En el caso particular, es imperioso resaltar y puntualizar el principio ético-moral del 'ama qhilla' (no seas flojo), a partir de la vigencia de este axioma se entiende que, la Constitución Política del Estado censura y reprocha la conducta perezosa de las personas, pero fundamental y particularmente de los servidores públicos, ya que su práctica equivale a la existencia de un componente negativo y nocivo que obstaculice conseguir los fines que persigue el Estado. Por otro lado, los funcionarios del órgano judicial, principalmente quienes ejercen jurisdicción o administran justica y los que coadyuvan con esta labor, al momento de desempeñar sus funciones específicas, les incumbe observar y regirse en el principio 'ama qhilla' (no seas flojo) que desde luego resultan ser concurrentes con otros principios previstos en los arts. 178.I y 180.I de la CPE. En consecuencia, los servidores públicos dependientes del órgano judicial, tienen la obligación indeclinable de proceder activa y diligentemente en el desempeño de sus labores, demostrando compromiso, responsabilidad, idoneidad, servicio a la sociedad. De no obrarse así, la administración de la justicia nunca podrá tener cambios significativos en su desenvolvimiento, mas al contrario, seguirá siendo una justicia tardía, formalista y en consecuencia, colonial, por cuanto sus principales protagonistas se habrán apartado de los principios que nutren el ejercicio de esta noble labor, sin comprender el verdadero compromiso que se requiere para ejercer dicha función; y, por otro lado, los valores y principios previstos en la Ley Fundamental, no llegarán a cumplir la finalidad con que fueron adoptados por el Constituyente, quedando en la Norma Suprema como un simple e infructuoso enunciado; por ende, cobra singular importancia que los administradores de la justicia y todos los que por su función específica tienen relación y afinidad con dicha responsabilidad, apliquen y practiquen diariamente en sus cotidianas labores”.

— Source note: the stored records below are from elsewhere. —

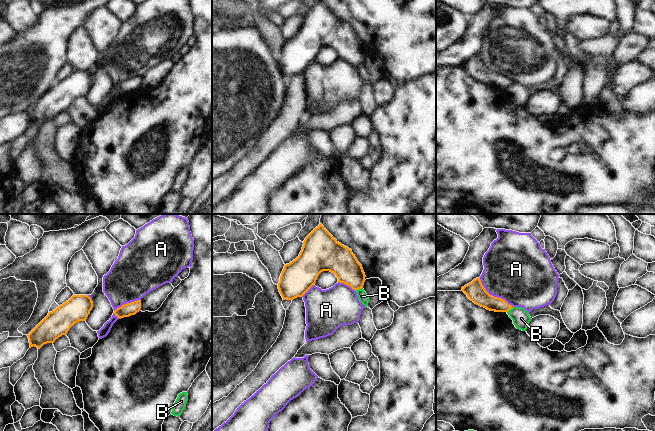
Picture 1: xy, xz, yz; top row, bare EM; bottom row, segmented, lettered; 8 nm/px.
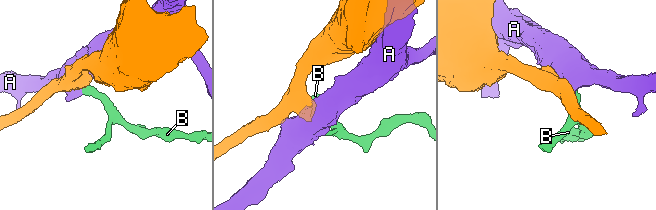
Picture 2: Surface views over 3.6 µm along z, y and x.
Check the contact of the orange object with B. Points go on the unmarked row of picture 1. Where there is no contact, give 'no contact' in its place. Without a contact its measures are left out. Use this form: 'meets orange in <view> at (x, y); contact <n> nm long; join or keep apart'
meets orange in xz at (358, 64); contact 70 nm long; keep apart

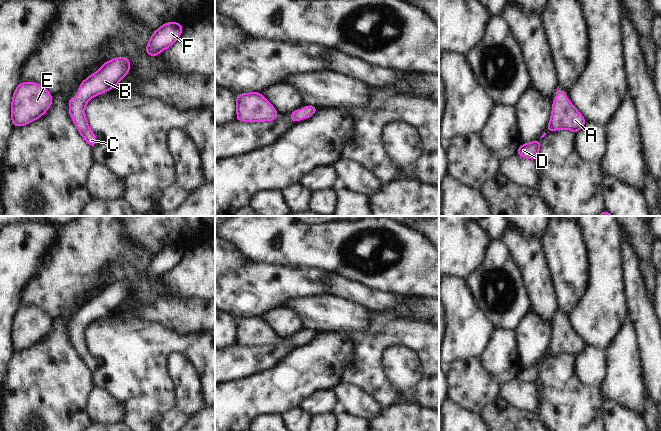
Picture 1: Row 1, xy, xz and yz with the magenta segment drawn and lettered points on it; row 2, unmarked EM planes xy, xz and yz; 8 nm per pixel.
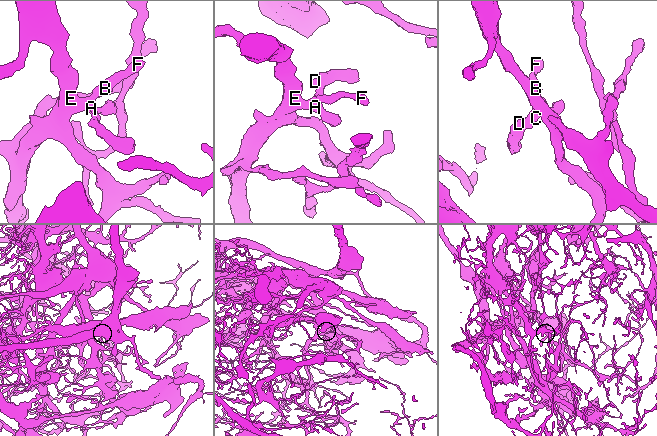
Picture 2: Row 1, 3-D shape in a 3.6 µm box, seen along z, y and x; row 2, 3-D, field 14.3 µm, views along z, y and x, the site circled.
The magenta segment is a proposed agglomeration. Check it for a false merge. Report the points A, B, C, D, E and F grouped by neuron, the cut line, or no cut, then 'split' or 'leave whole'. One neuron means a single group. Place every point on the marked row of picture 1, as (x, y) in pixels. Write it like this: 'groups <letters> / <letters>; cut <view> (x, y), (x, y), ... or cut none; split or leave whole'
groups A B C D E F; cut none; leave whole

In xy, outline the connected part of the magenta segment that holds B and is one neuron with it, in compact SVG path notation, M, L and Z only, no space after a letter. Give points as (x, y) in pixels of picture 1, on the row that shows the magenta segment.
M117 57L107 61L97 72L87 77L79 85L78 96L70 98L68 105L70 117L91 148L95 145L97 137L88 126L84 113L85 106L94 96L116 87L119 81L128 74L129 70L130 61L126 57Z

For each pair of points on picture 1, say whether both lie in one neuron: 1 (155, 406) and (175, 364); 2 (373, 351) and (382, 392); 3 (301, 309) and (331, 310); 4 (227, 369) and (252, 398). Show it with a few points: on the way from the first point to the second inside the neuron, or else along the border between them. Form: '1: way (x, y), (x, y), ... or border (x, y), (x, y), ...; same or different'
1: border (172, 353), (167, 360), (167, 371), (175, 398); different
2: way (373, 361), (373, 380), (375, 382); same
3: way (308, 309), (324, 310); same
4: border (258, 372), (225, 382); different

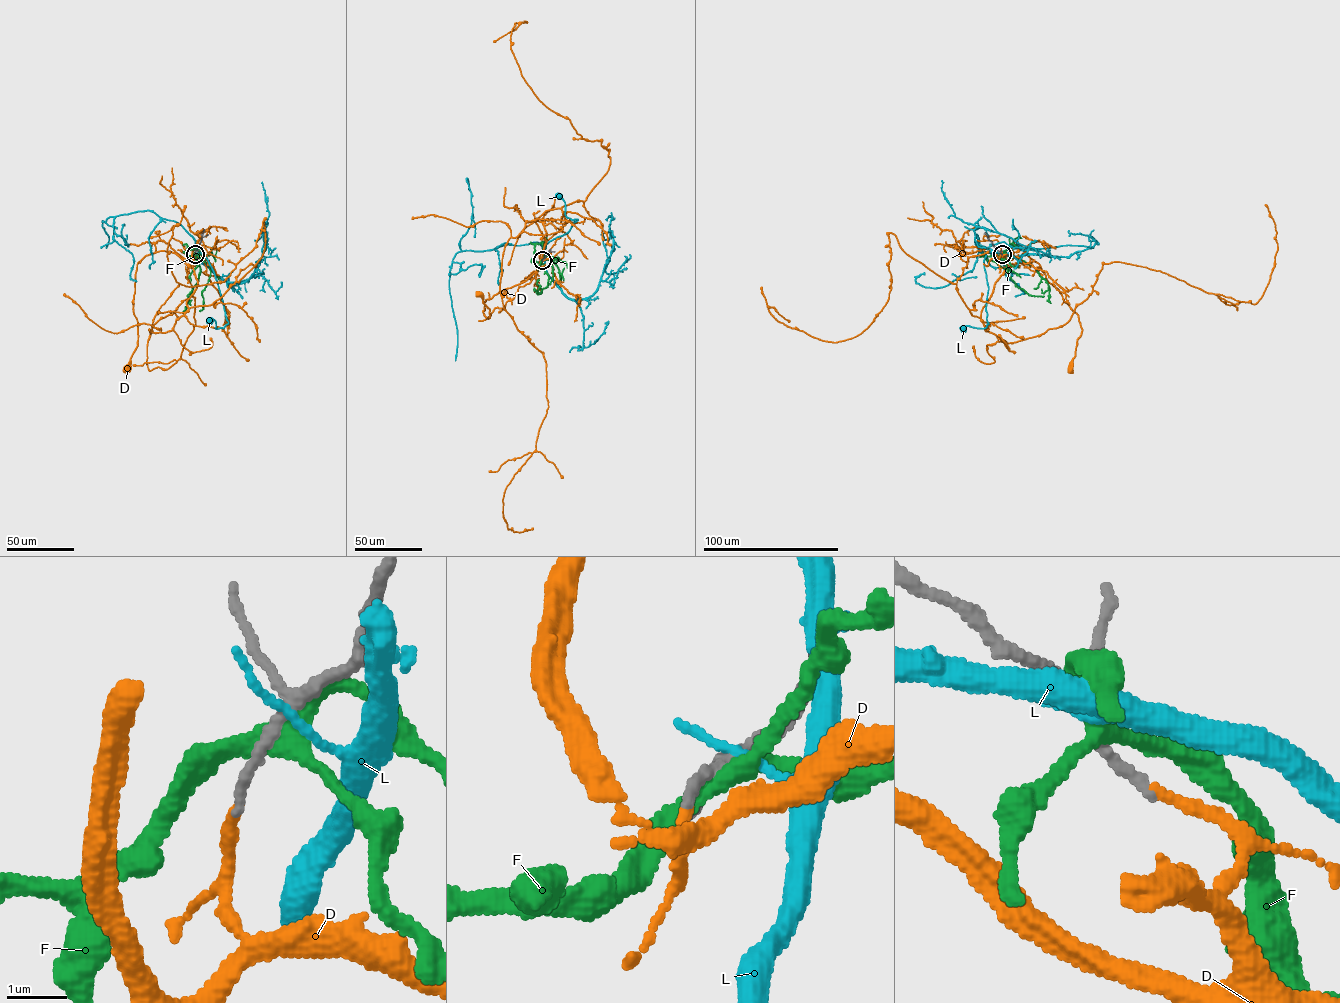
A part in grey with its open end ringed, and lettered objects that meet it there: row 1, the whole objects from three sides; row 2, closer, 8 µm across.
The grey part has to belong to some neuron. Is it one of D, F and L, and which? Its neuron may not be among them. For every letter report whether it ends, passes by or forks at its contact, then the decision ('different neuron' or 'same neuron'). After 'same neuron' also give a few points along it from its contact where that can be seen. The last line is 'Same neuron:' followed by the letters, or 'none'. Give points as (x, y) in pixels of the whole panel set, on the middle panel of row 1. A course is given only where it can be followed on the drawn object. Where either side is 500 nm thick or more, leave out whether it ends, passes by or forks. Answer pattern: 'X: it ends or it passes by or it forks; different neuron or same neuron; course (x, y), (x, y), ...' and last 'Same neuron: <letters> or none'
D: it ends; same neuron; course (542, 260), (524, 281), (484, 301), (483, 312), (488, 318), (490, 310), (480, 294)
F: it forks; different neuron
L: it passes by; different neuron
Same neuron: D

Por las líneas jurisprudenciales desarrolladas, se tiene una construcción jurisprudencial que apunta a tutelar las situaciones en las cuales la autoridad judicial no ha dado una solución jurídica rápida y efectiva a una solicitud en la que se encuentra comprometida la libertad del ser humano, no sólo, en miras a que éste individualmente obtenga una respuesta rápida en su solicitud vinculada con la libertad, sino principalmente en miras a construir un Sistema Judicial boliviano que incluya nuevas prácticas y maneras de actuar de los servidores judiciales, quienes deben obrar no sólo con celeridad que implica el cumplimiento de los actuados procesales en el menor tiempo posible sino también en atención del “ama qhilla”, que significa, que éstos, son servidores judiciales que al asumir el cargo han asumido un compromiso con la sociedad boliviana en su conjunto, lo cual representa hacer todos los esfuerzos posibles para satisfacer los derechos de los ciudadanos, buscando soluciones y no excusas. Por ello, la acción de libertad de pronto despacho tiene un alcance de política constitucional destinado a eliminar la nefasta práctica de la actitud negligente de los servidores públicos judiciales de no obrar siempre con diligencia escudándose en la carga procesal, más aún cuando se trata de acciones vinculadas con el derecho a la libertad física del ser humano.